Thermal properties of graphene nanoflakes dispersed in DMF: A classical MD study including QM corrections
Francesca Costanzo, Bernd Ensing, Miguel Pruneda and Pablo Ordejon
Catalan Institute of Nanoscience and Nanotechnology - ICN2, Spain
University of Amsterdam, Netherlands
: J Nanomater Mol Nanotechnol
Ionic liquids are one of the preferred options used by the industry for the storage of thermal energy in solar energy plants. Improving their thermophysical properties is an important goal to achieve more efficient heat storage and transportation media. A promising approach for improving these properties is to introduce nanoparticles dispersed in the ionic liquid or the molten salt, the so-called nanofluids. However, how thermophysical properties such as the heat capacity, self-diffusion, or heat conductivity depend on the microstructure of the nanofluids is still rather unknown. Molecular simulation, therefore, can play a major role in this research, as producing reliable experimental data for these systems is difficult and expensive. We have calculated by classical molecular dynamic simulations, thermal properties of disk-like graphene nanoflakes dispersed in organic solvent. In my contribution, I will discuss how the heat capacity and the thermal conductivity depend on the shape, the size and the density of the dispersed carbon nanoflakes. While thermal conductivity is well simulated by our classical model, the insertion of quantum corrections (QM) is necessary to calculate the heat capacity in good agreement with experiments. With our classical model including QM corrections, we are able to shed light and gather basic understanding on the dependence of thermal transport properties on the nature of solute-solute and solute-solvent interaction.

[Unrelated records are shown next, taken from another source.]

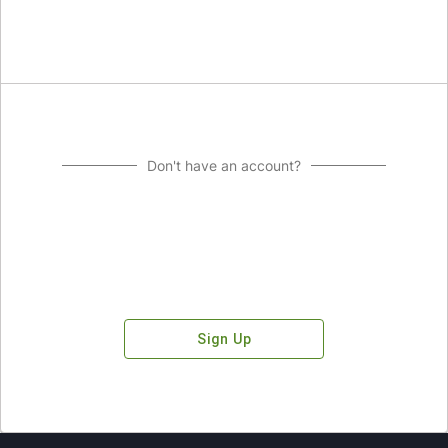
Don't have an account?
Sign Up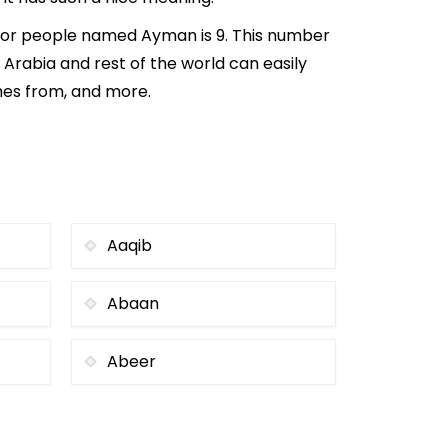
 for people named Ayman is 9. This number
i Arabia and rest of the world can easily
mes from, and more.
Aaqib
Abaan
Abeer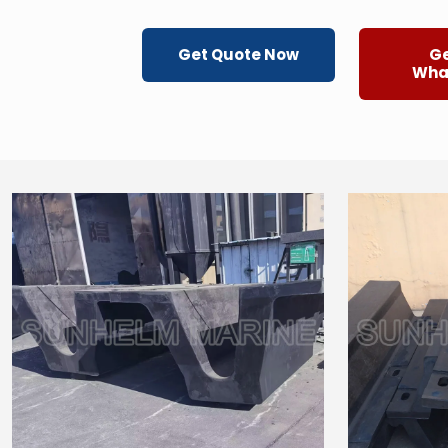
Get Quote Now
Ge
Wha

Francesca Costanzo has completed her PhD research at the University of Bologna, in 2000 with a thesis entitled: “Modified electrodes by conducting polymers”. Since her PhD, she combined her experimental experience with the theoretical work at different levels of approximation in the fields of solid state physics and condensed matter. Her competence in ab initio MD simulation allowed her to model, for example, the interaction of molecules on carbon materials (graphene, single and double walled nanotubes, fullerenes), and water splitting chemistry on transition metal oxide surfaces. She acquired her computational knowledge working at prestigious universities and institutions in Cambridge, Leiden, Padua and Barcelona. Her output includes 30 scientific articles, many invited talks and oral presentations.